THE SPACE Spiffy and fresh, with light wood paneling, brilliant textiles and prints and photographs showing some history of India’s relations with Western superpowers. Wheelchair accessible.

THE CROWD From business people to families. Warm greetings at the door; attentive service.

THE BAR Full bar and cocktail lounge usually occupied by groups or by waiting diners. Wines, lassi (yogurt drink) and beers, including Golden Eagle and Kingfisher.

THE BILL Buffet lunch: weekdays, $14; Saturday, $16; Sunday, $19. Dinner entrees: daily, $16 to $31.

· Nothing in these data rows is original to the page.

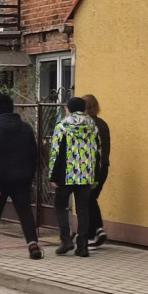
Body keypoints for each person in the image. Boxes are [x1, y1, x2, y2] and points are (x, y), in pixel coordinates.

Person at [0, 95, 43, 258]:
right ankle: (33, 244)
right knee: (25, 212)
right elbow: (34, 154)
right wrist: (30, 175)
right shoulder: (26, 128)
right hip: (22, 179)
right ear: (12, 108)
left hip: (1, 179)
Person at [49, 97, 99, 257]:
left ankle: (66, 240)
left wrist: (52, 175)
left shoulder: (63, 125)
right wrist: (95, 176)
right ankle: (82, 246)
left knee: (60, 205)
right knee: (83, 209)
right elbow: (98, 152)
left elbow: (56, 152)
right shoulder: (92, 125)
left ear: (69, 108)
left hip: (66, 173)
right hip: (85, 174)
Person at [83, 95, 110, 248]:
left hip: (92, 169)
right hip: (103, 168)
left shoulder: (88, 125)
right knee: (91, 198)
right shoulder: (103, 124)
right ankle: (95, 231)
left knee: (87, 199)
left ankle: (96, 231)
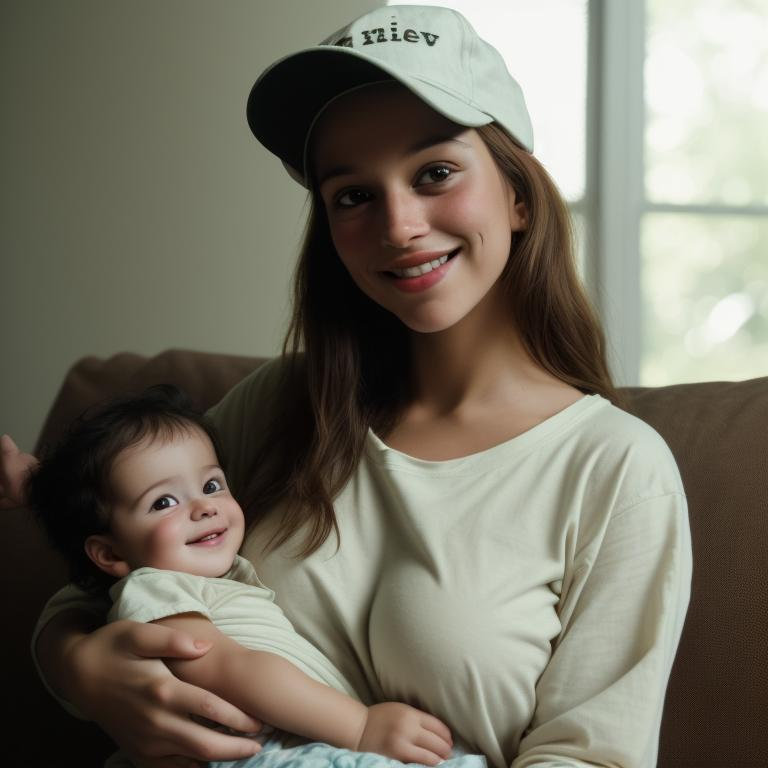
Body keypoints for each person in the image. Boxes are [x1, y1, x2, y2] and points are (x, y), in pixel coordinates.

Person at [2, 5, 692, 767]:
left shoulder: (616, 470)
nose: (398, 225)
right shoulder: (285, 405)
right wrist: (87, 672)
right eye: (353, 195)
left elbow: (589, 755)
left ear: (519, 195)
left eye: (435, 172)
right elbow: (100, 579)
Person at [25, 384, 470, 768]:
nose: (204, 507)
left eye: (212, 484)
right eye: (163, 502)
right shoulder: (155, 589)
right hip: (259, 755)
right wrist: (359, 725)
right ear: (109, 553)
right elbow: (230, 668)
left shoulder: (219, 579)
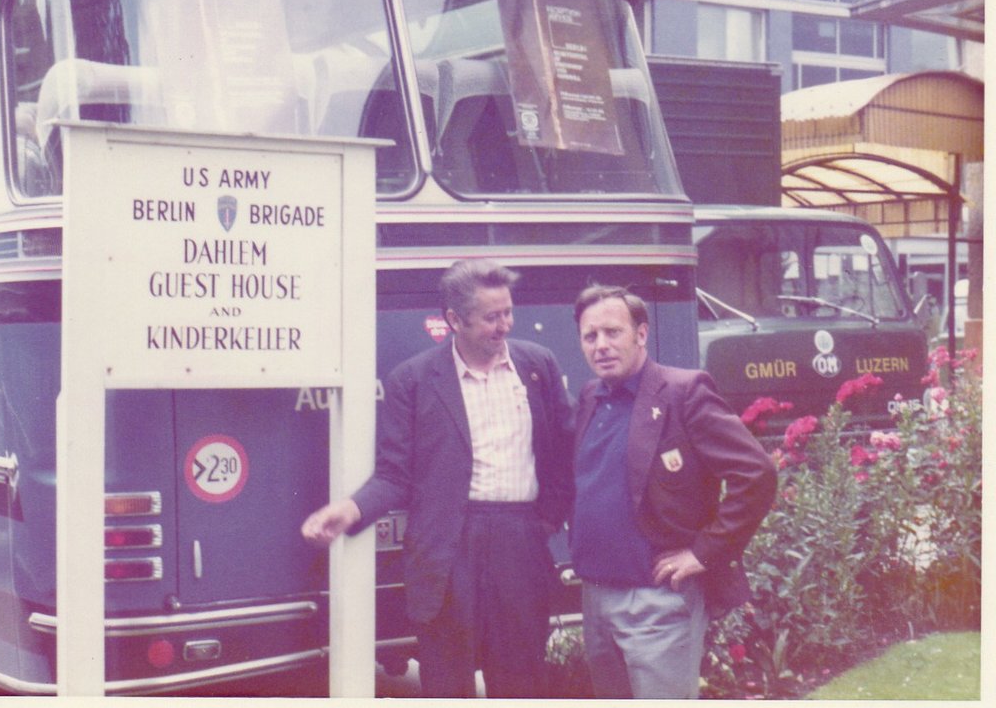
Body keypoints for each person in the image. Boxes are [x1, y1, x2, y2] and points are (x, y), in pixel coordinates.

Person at [301, 259, 573, 698]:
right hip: (447, 548)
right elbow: (394, 474)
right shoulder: (413, 379)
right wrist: (349, 510)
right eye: (491, 317)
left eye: (508, 312)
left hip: (520, 542)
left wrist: (547, 518)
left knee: (522, 678)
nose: (505, 325)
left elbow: (564, 451)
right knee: (447, 682)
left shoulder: (537, 366)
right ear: (453, 320)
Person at [569, 284, 776, 699]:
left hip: (657, 603)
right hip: (596, 600)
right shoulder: (592, 396)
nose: (602, 346)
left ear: (641, 334)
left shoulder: (684, 393)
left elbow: (756, 474)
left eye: (613, 332)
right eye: (591, 336)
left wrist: (704, 551)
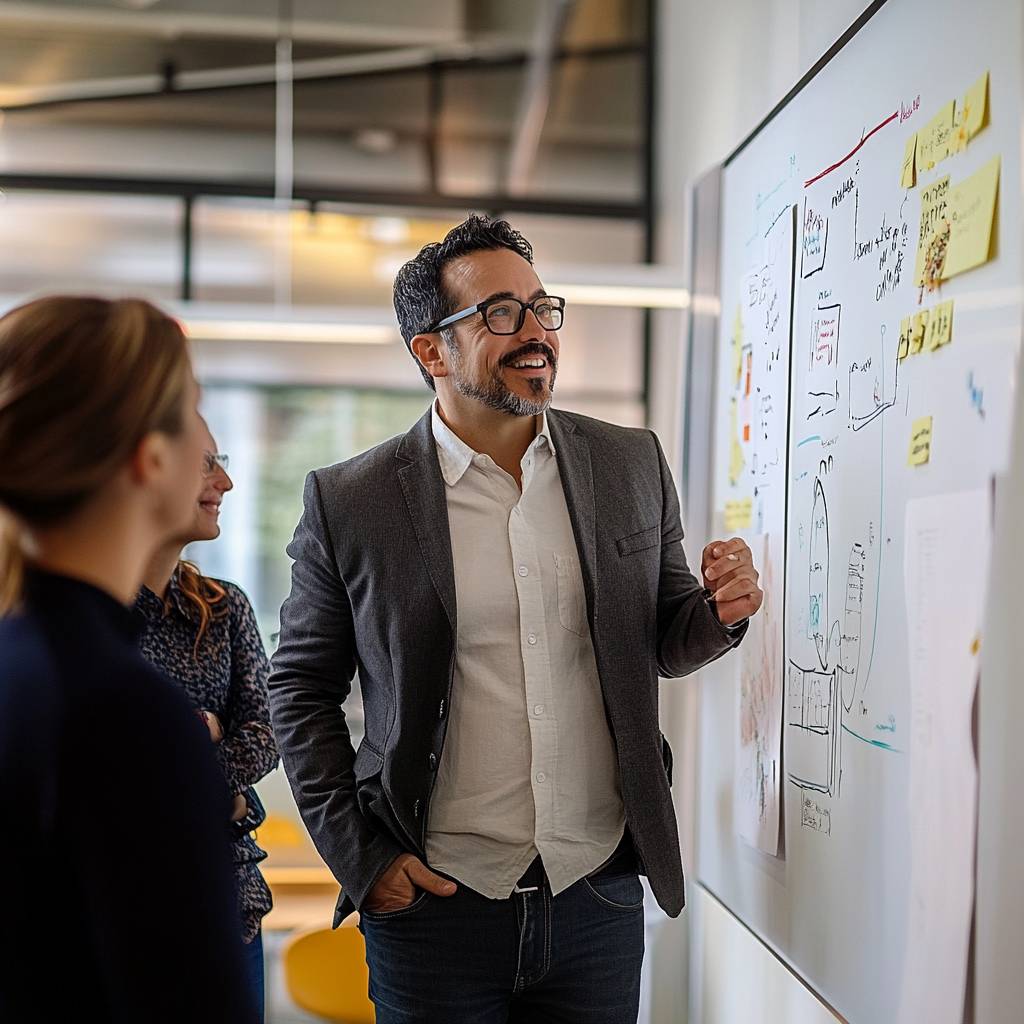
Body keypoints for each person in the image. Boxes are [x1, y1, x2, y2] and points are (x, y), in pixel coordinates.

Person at [269, 215, 764, 1023]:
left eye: (542, 307)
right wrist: (363, 860)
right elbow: (297, 689)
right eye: (501, 312)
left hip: (595, 899)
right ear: (431, 350)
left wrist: (717, 611)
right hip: (434, 910)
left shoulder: (628, 460)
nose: (536, 332)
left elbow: (665, 636)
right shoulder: (352, 501)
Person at [0, 296, 256, 1023]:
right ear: (150, 458)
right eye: (195, 413)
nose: (218, 465)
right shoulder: (124, 713)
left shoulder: (23, 658)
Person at [136, 428, 278, 1019]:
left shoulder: (223, 606)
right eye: (206, 465)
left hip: (226, 902)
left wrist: (191, 773)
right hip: (119, 903)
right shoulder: (83, 620)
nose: (225, 482)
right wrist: (226, 792)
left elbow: (266, 735)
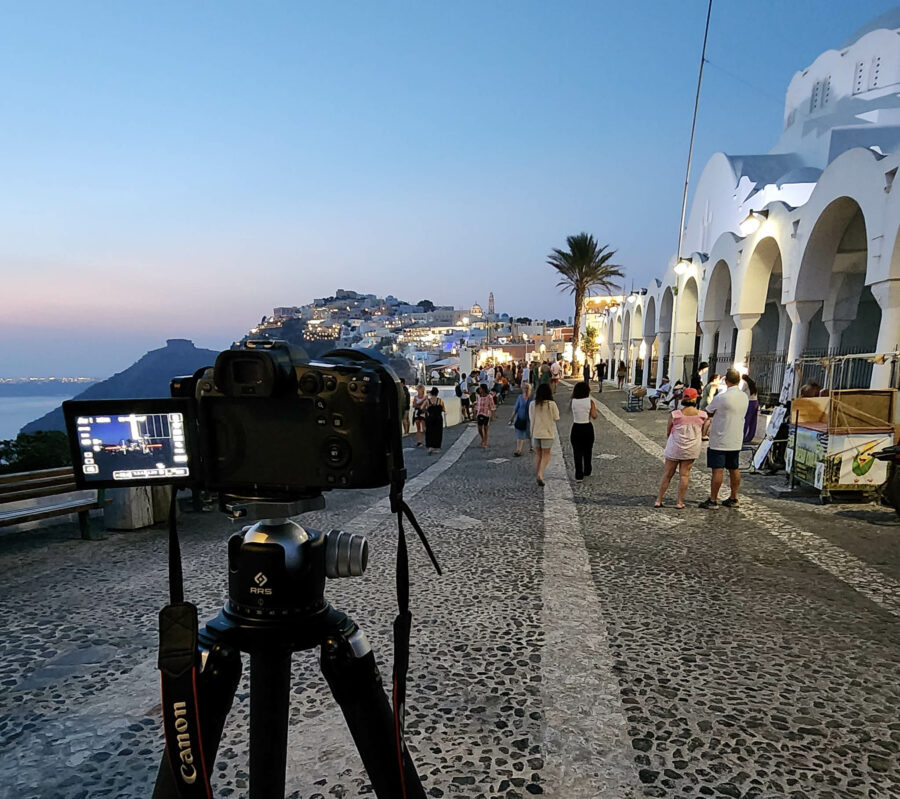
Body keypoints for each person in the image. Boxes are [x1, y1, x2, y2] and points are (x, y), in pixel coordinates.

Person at [699, 368, 749, 509]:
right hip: (736, 438)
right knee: (734, 468)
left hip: (720, 438)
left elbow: (708, 412)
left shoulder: (722, 397)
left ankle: (714, 499)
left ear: (726, 381)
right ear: (739, 381)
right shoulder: (744, 396)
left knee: (718, 470)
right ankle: (734, 497)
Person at [654, 387, 707, 509]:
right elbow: (703, 430)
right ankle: (679, 502)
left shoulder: (675, 415)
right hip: (691, 448)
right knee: (685, 475)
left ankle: (659, 500)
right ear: (695, 399)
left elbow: (668, 431)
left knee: (667, 474)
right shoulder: (702, 415)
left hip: (675, 446)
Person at [529, 382, 560, 486]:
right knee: (546, 454)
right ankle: (541, 474)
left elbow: (531, 418)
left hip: (536, 432)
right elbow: (556, 417)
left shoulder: (533, 404)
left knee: (538, 454)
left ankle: (537, 472)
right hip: (547, 433)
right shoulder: (551, 404)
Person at [569, 381, 598, 482]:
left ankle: (578, 474)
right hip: (587, 427)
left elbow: (571, 411)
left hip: (576, 427)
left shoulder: (573, 401)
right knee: (587, 450)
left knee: (577, 451)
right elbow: (594, 416)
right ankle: (587, 469)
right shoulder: (590, 402)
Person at [510, 383, 532, 457]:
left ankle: (531, 447)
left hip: (529, 420)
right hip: (520, 418)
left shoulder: (532, 398)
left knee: (529, 435)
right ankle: (518, 450)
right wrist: (512, 418)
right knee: (520, 435)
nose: (526, 390)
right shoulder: (520, 397)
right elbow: (516, 408)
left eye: (527, 388)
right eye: (524, 388)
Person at [424, 386, 446, 454]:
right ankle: (437, 448)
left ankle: (430, 447)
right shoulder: (440, 400)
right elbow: (444, 409)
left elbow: (422, 408)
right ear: (437, 393)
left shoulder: (428, 401)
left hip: (430, 418)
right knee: (438, 433)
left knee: (430, 432)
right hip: (438, 418)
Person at [474, 383, 496, 448]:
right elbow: (477, 404)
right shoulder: (478, 396)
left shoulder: (489, 396)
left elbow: (492, 406)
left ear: (483, 389)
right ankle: (482, 438)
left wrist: (492, 415)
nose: (479, 389)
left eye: (480, 388)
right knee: (479, 428)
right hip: (480, 413)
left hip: (486, 414)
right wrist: (475, 413)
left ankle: (485, 442)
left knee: (486, 429)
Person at [743, 374, 759, 444]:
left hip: (749, 402)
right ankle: (750, 437)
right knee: (753, 421)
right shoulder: (752, 383)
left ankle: (742, 436)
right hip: (755, 402)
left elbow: (741, 391)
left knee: (746, 420)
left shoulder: (745, 383)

WHAT WE LIKE Vegetable fritters (bhaji), pastry filled with singara saag paneer, shrimp with onion (jhinga ka khaja), papri chat, tawa chicken, vegetable and chicken soup; lamb bhuna, Kashmiri lamb (rogan josh), pumpkin with sweet potato dumplings (kadda malai kofta), chicken with plums, chicken akbari, Chennai prawns, dal makhani, plain and tandori nan. These and many other dishes are rotated frequently on the generous buffet.

IF YOU GO Lunch: Monday to Saturday, 11:30 a.m. to 2:30 p.m. Brunch: Sunday, 11:30 a.m. to 2:30 p.m. Dinner menu available from 11:30 a.m. to about 10 p.m. Reservations taken for large groups only. Municipal parking.